They would have gone on longer due to understanding one of the principle rules of Civil War fighting: attacks exhaust enemy armies and there's still tactical room to get around in the enemy's rear for truly Napoleonic battles. They would also have had the sense not to order Pickett's Charges or Malvern Hills.
Yeah. The kindest thing I can think to say about either is that they'd be a bloody (for the attacker) battle if they worked. And that if being as close to Sealion as you can get without extraterrestrial bats.
Not the way to win a war for the side needing to conserve its precious manpower, even if fighting offensive battles in and of itself was far from illegitimate.
Well, in the actual fighting between Jackson and Banks and then Jackson and Pope in that campaign Jackson showed why he was the CS Sherman, the best strategist in the CS Army, not a remotely equal tactician. Though unlike Sherman he actually liked battles.
Yeah. Unfortunately. Jackson's tactical deployments seem to vary from near disaster to ridiculously costly (Brawner's Farm? C'mon Jackson, even you are better than this).
Eh, I wouldn't go *that* far. At Belmont, the one defeat Grant had his troops, while undisciplined, did what he told them to both times, while Lee's failures in 1861 showed he was never good at actually directing a fight as opposed to entrusting that to his subordinates. The difference was that Grant was actively involved in fighting and read battles like musical scores, Lee trusted too much to subordinates when only two (Jackson and Longstreet) were equal to that kind of warfare and kept doing it when it was a hindrance, not a help.
Fair enough. Still, Grant seems to have been able to deal with the realities he faced, and that shows here. I'm going to take the 1861 issue to PMs since its not related to the main subject.
If Thomas had managed to get Grant's trust instead of Sherman, I daresay that it's possible for the mirror timeline to Up With the Star whereby the War in the West ends in May of 1864 as opposed to that in the East. Thomas to me is the example of the *other* kind of successful war the US Army would have been able to fight.
Now that would be an awesome team up. If I was more interested in writing a post-war timeline, I wouldn't mind trying to write that as an alt-Civil War.
IMHO Johnston could easily pull off a victory at the ATL-style Chickamauga campaign but the result would be due to Rosecrans having become overconfident and poorly distributing his troops, the kind of situation any competent general could turn into a victory. And Johnston definitely was competent.

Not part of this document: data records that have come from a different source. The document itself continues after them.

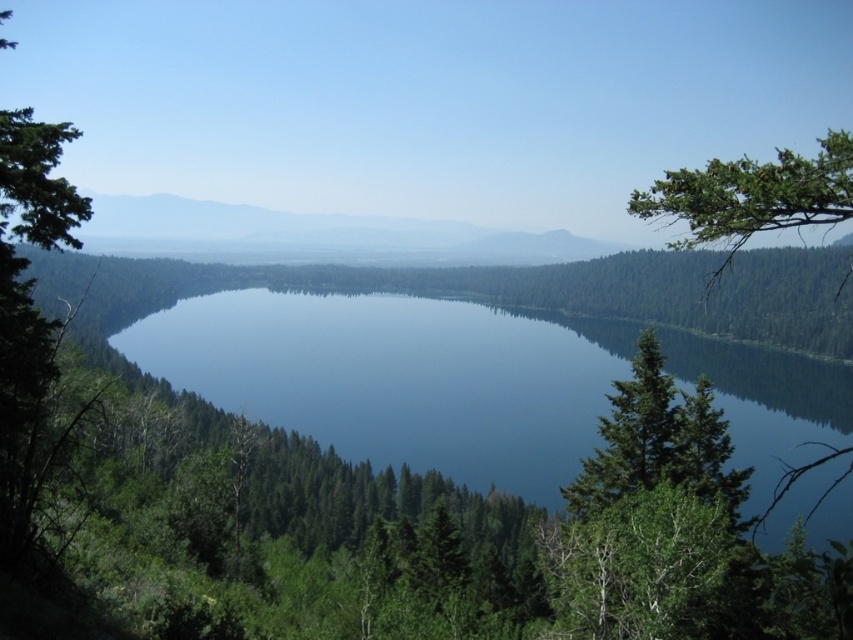
Does point (345, 394) come farther from viewer compared to point (722, 451)?

Yes, point (345, 394) is farther from viewer.

Which of these two, blue reflective water at center or green matte tree at right, stands shorter?

Standing shorter between the two is green matte tree at right.

Is point (579, 328) positioned in front of point (647, 451)?

No, it is not.

Locate an element on the screen. blue reflective water at center is located at coordinates (399, 378).

Between blue reflective water at center and smooth gray mountain at center, which one has less height?

blue reflective water at center

Who is lower down, blue reflective water at center or smooth gray mountain at center?

blue reflective water at center is below.

What are the coordinates of `blue reflective water at center` in the screenshot? It's located at coord(399,378).

At what (x,y) coordinates should I click in order to perform the action: click on blue reflective water at center. Please return your answer as a coordinate pair (x, y). The width and height of the screenshot is (853, 640). Looking at the image, I should click on (399, 378).

Measure the distance between smooth gray mountain at center and green matte tree at right.

smooth gray mountain at center is 1261.21 feet away from green matte tree at right.

Can you confirm if smooth gray mountain at center is thinner than green matte tree at right?

No.

The width and height of the screenshot is (853, 640). What do you see at coordinates (311, 236) in the screenshot?
I see `smooth gray mountain at center` at bounding box center [311, 236].

Where is `smooth gray mountain at center`? The height and width of the screenshot is (640, 853). smooth gray mountain at center is located at coordinates (311, 236).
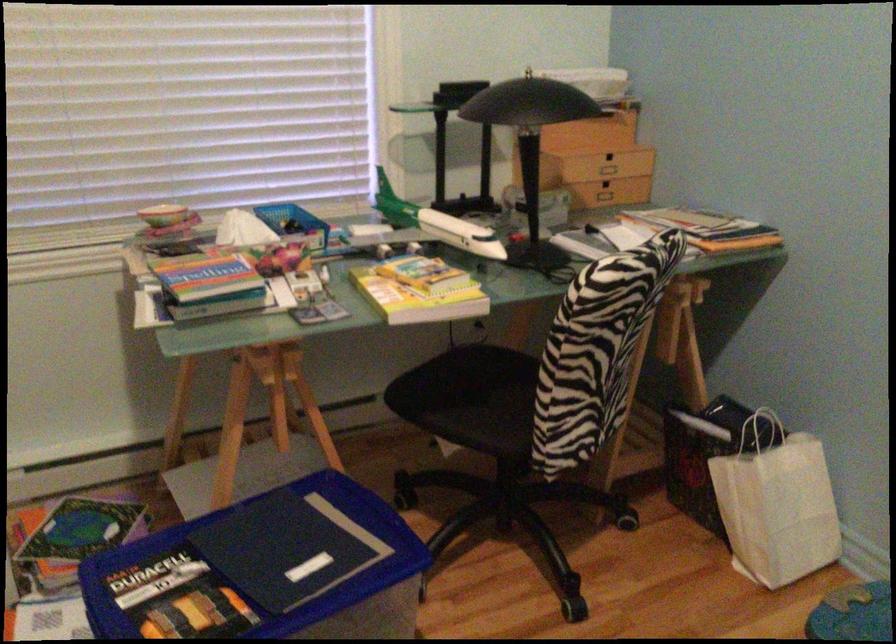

However Johnston's unlikely to do much to any of the troops Thomas commands as OTL Chickamauga was a bloody battle that was more of Rosecrans losing than Johnston winning. TTL Chickamauga would be equally bloody and a victory over Rosecrans' right would in all likelihood exhaust CS manpower and momentum by the time they hit the Rock of Chickamauga, which might make it a quasi-Murfreesboro.
Agreed on both halves here. I suppose you could have the same fluke of luck happen in both timelines, but its such a bullshit-improbable fluke that repeating it would be only useful if the goal was to study post-battle consequences with Johnston commanding the sorely hurt AoT instead of Bragg - rather than an alt-campaign.